Diagnosis dan Penanganan yang Baik Bagi Penderita ADHD

ADHD (Attention Deficit / Hyperactivity Disorder) merupakan gangguan neuropsikiatri yang mempengaruhi cara kerja otak. Ditandai dengan sikap seseorang yang hiperaktif, sulit focus, dan melakukan tindakan impulsif lainnya. Banyak penelitian mengungkapkan ADHD sering komorbiditas dengan beberapa gangguan kejiwaan seperti gangguan perilaku, ketidakmampuan belajar, depresi, dan gangguan kecemasan.

Berdasarkan jurnal Kessler (2006) ada sekitar 9,4 persen orang yang menderita comorbid ADHD dan depresi. ADHD pada penderita depresi dapat berakibat buruk. Dikarenakan kemungkinan untuk mengalami depresi seasonal, gangguan pada beberapa fungsi tubuh, bahkan kemungkinan untuk melakukan percobaan bunuh diri juga lebih besar dibandingkan penderita depresi biasa tanpa komorbid ADHD.

ADHD sendiri dapat dikatakan sulit didiagnosa dengan pasti dikarenakan tidak adanya biomarker khusus untuk memastikannya. Penilain berbasis wawancara semi-terstruktur, catatan historis kesehatan dari kedua gejala, maupun catatan mengenai kondisi kesehatan pada masa kanak-kanak juga dirasa masih belum cukup untuk mencatat diagnosa seseorang secara pasti. Hal ini dikarenakan penelitian untuk mengetahui apakah seseorang mengalami ADHD dan depresi diperlukan perhatian khusus, pengawasan secara rutin, dan tentunya memakan waktu yang tidak singkat untuk mendapatkan hasil pastinya. 

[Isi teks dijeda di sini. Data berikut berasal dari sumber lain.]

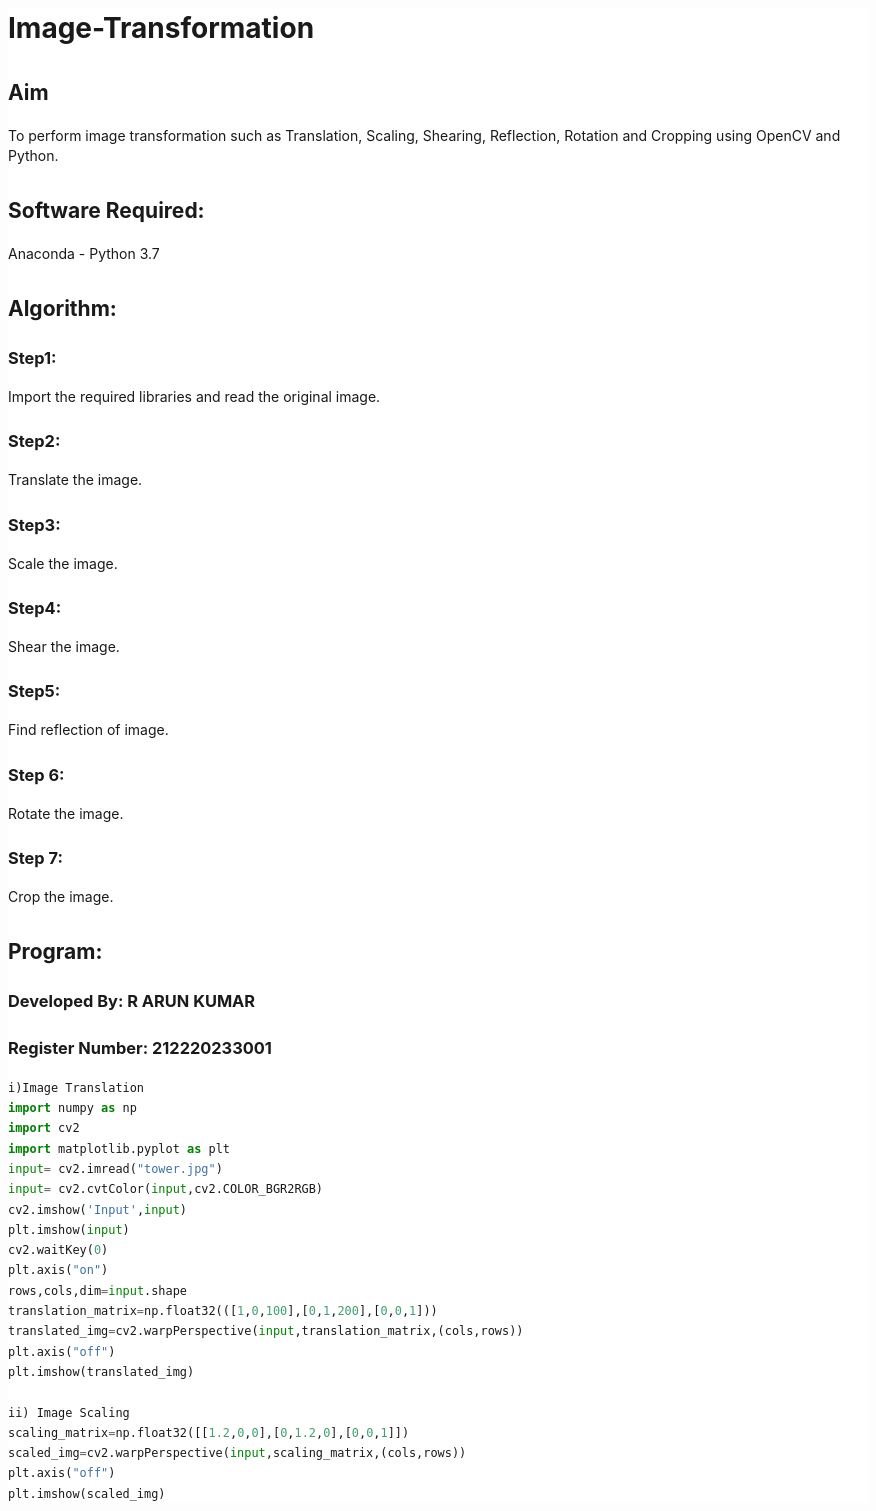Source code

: # Image-Transformation
## Aim
To perform image transformation such as Translation, Scaling, Shearing, Reflection, Rotation and Cropping using OpenCV and Python.

## Software Required:
Anaconda - Python 3.7

## Algorithm:
### Step1:
Import the required libraries and read the original image.

### Step2:
Translate the image.

### Step3:
Scale the image.

### Step4:
Shear the image.

### Step5:
Find reflection of image.

### Step 6:
Rotate the image.

### Step 7:
Crop the image.

## Program:
### Developed By: R ARUN KUMAR
### Register Number: 212220233001
```python
i)Image Translation
import numpy as np
import cv2
import matplotlib.pyplot as plt
input= cv2.imread("tower.jpg")
input= cv2.cvtColor(input,cv2.COLOR_BGR2RGB)
cv2.imshow('Input',input)
plt.imshow(input)
cv2.waitKey(0)
plt.axis("on")
rows,cols,dim=input.shape
translation_matrix=np.float32(([1,0,100],[0,1,200],[0,0,1]))
translated_img=cv2.warpPerspective(input,translation_matrix,(cols,rows))
plt.axis("off")
plt.imshow(translated_img)

ii) Image Scaling
scaling_matrix=np.float32([[1.2,0,0],[0,1.2,0],[0,0,1]])
scaled_img=cv2.warpPerspective(input,scaling_matrix,(cols,rows))
plt.axis("off")
plt.imshow(scaled_img)
```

Maka dari itu, Untuk mengetahui apakah seseorang mengidap ADHD atau tidak dapat dilakukan tes diagnosa dengan menggunakan sistem BDI. Sistem BDI adalah salah satu metode dalam penelitian psikologi dengan 21 pertanyaan tentang perasaan pengidap depresi. Namun disamping kemungkinan dari gangguan depresi dan comorbid ADHD, yang lebih berbahaya adalah jika tenaga ahli melakukan overdiagnosis. Hal ini dapat memperparah gangguan depresi dan kecemasan. 

Penelitian yang dilakukan oleh Universitas Nagoya sudah melalui persetujuan dari Ethics Committee Universitas Nagoya. Partisipan dalam penelitian ini adalah pasien rawat jalan psikiatri dari klinik Hidamari Kokoro Jepang, yang telah dikumpulkan sejak April hingga Oktober 2018, dengan melibatkan 740 orang pasien dengan keluhan depresi dan rasa panik (anxiety). Sekitar 355 aau 5,4 persen orang didiagnosa memiliki gangguan penyesuaian terhadap stress berat (F43).

Dari hasil studi tersebut didapatkan 29 persen (209 orang) gangguan depresi mayor, serangan panik 20 persen (145 orang), dan lain sebagainya. Gejala depresi yang lebih parah dapat meningkatkan tingkat ADHD

Setelah 12 minggu, hasil tes pada penderita depresi dengan tes skrining ASRS (Self-Report Scale Version) melaporkan mengalami kecemasan yang signifikan dibandingkan penderita dengan hasil tes skrining ASRS negative. Selain itu ternyata perbedaan demografis atau lingkungan juga berpengaruh dengan keadaan pasien. 

Tabel Karakteristik Demografi

Maka dari itu dapat disimpulkan bahwa pasien dengan gejala ADHD dan depresi tidak bisa ditangani sendiri, perlu perhatian khusus dari psikiater agar bisa mendiagnosa secara tepat dan objektif. Terapi yang efektif juga dapat mengubah skor BDI dan skor ASRS.